▶ **WHAT IS NEEDED**
Every line of the material below in which "metrics" shows up is to be located and copied.

▶ **INFORMATION GIVEN**
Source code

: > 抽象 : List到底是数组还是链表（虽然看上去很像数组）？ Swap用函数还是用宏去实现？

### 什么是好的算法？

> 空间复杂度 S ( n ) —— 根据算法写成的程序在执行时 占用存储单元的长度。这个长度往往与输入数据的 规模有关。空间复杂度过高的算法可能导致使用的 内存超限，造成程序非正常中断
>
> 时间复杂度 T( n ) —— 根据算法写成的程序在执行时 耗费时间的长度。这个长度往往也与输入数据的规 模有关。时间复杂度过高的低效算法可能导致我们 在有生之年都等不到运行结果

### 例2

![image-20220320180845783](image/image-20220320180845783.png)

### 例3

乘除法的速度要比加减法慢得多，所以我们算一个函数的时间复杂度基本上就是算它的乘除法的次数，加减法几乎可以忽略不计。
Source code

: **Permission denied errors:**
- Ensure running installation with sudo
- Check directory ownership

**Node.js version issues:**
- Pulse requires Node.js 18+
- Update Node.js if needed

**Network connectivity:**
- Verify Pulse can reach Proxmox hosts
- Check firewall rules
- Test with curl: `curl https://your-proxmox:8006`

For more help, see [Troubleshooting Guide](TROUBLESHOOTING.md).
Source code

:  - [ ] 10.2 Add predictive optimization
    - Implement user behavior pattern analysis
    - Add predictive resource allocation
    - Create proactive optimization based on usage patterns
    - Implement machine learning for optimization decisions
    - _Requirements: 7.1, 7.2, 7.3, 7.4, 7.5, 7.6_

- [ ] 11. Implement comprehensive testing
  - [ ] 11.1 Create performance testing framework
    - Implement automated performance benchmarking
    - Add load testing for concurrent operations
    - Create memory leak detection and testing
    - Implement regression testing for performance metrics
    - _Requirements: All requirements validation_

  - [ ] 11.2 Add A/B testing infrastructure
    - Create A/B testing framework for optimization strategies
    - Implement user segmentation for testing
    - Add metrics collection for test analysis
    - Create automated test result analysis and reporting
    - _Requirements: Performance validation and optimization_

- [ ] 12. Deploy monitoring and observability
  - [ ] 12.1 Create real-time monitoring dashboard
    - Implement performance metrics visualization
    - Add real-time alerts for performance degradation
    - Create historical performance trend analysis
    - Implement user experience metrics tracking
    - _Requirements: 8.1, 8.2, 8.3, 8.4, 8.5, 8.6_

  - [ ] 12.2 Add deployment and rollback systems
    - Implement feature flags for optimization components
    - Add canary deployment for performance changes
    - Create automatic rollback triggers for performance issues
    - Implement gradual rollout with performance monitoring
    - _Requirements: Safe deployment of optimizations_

▶ **ANSWER AREA**
    - Implement regression testing for performance metrics
    - Add metrics collection for test analysis
    - Implement performance metrics visualization
    - Implement user experience metrics tracking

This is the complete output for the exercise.